# Exercise
Please copy every line of the data below word for word, keeping each line's original order, spelling and punctuation.

*** Provided information

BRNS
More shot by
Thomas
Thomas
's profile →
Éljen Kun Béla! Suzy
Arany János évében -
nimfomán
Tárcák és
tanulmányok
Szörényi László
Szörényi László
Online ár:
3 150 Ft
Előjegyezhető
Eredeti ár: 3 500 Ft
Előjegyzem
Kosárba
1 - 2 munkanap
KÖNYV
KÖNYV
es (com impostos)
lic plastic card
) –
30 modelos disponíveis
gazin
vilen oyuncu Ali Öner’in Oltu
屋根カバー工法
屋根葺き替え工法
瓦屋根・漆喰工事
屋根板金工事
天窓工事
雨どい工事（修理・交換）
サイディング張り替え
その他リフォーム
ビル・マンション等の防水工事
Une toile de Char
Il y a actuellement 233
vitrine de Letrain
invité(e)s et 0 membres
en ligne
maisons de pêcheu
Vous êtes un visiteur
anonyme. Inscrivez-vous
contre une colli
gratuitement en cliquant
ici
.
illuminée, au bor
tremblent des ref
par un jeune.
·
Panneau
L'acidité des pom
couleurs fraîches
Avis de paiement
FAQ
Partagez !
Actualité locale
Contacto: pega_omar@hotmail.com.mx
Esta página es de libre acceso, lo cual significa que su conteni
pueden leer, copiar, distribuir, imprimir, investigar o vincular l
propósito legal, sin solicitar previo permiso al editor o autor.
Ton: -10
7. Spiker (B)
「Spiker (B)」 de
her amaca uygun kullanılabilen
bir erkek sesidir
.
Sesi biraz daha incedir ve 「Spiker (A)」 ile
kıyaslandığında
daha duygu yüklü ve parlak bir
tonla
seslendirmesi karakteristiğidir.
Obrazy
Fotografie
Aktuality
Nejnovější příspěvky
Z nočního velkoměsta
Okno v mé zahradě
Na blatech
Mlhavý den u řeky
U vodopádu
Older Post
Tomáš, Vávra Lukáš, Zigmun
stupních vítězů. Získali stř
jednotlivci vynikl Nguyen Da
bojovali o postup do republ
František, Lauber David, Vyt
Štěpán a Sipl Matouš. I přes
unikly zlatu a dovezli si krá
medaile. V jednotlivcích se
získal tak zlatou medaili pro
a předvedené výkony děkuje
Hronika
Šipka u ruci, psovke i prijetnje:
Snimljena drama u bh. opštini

******

# Task solution
BRNS
More shot by
Thomas
Thomas
's profile →
Éljen Kun Béla! Suzy
Arany János évében -
nimfomán
Tárcák és
tanulmányok
Szörényi László
Szörényi László
Online ár:
3 150 Ft
Előjegyezhető
Eredeti ár: 3 500 Ft
Előjegyzem
Kosárba
1 - 2 munkanap
KÖNYV
KÖNYV
es (com impostos)
lic plastic card
) –
30 modelos disponíveis
gazin
vilen oyuncu Ali Öner’in Oltu
屋根カバー工法
屋根葺き替え工法
瓦屋根・漆喰工事
屋根板金工事
天窓工事
雨どい工事（修理・交換）
サイディング張り替え
その他リフォーム
ビル・マンション等の防水工事
Une toile de Char
Il y a actuellement 233
vitrine de Letrain
invité(e)s et 0 membres
en ligne
maisons de pêcheu
Vous êtes un visiteur
anonyme. Inscrivez-vous
contre une colli
gratuitement en cliquant
ici
.
illuminée, au bor
tremblent des ref
par un jeune.
·
Panneau
L'acidité des pom
couleurs fraîches
Avis de paiement
FAQ
Partagez !
Actualité locale
Contacto: pega_omar@hotmail.com.mx
Esta página es de libre acceso, lo cual significa que su conteni
pueden leer, copiar, distribuir, imprimir, investigar o vincular l
propósito legal, sin solicitar previo permiso al editor o autor.
Ton: -10
7. Spiker (B)
「Spiker (B)」 de
her amaca uygun kullanılabilen
bir erkek sesidir
.
Sesi biraz daha incedir ve 「Spiker (A)」 ile
kıyaslandığında
daha duygu yüklü ve parlak bir
tonla
seslendirmesi karakteristiğidir.
Obrazy
Fotografie
Aktuality
Nejnovější příspěvky
Z nočního velkoměsta
Okno v mé zahradě
Na blatech
Mlhavý den u řeky
U vodopádu
Older Post
Tomáš, Vávra Lukáš, Zigmun
stupních vítězů. Získali stř
jednotlivci vynikl Nguyen Da
bojovali o postup do republ
František, Lauber David, Vyt
Štěpán a Sipl Matouš. I přes
unikly zlatu a dovezli si krá
medaile. V jednotlivcích se
získal tak zlatou medaili pro
a předvedené výkony děkuje
Hronika
Šipka u ruci, psovke i prijetnje:
Snimljena drama u bh. opštini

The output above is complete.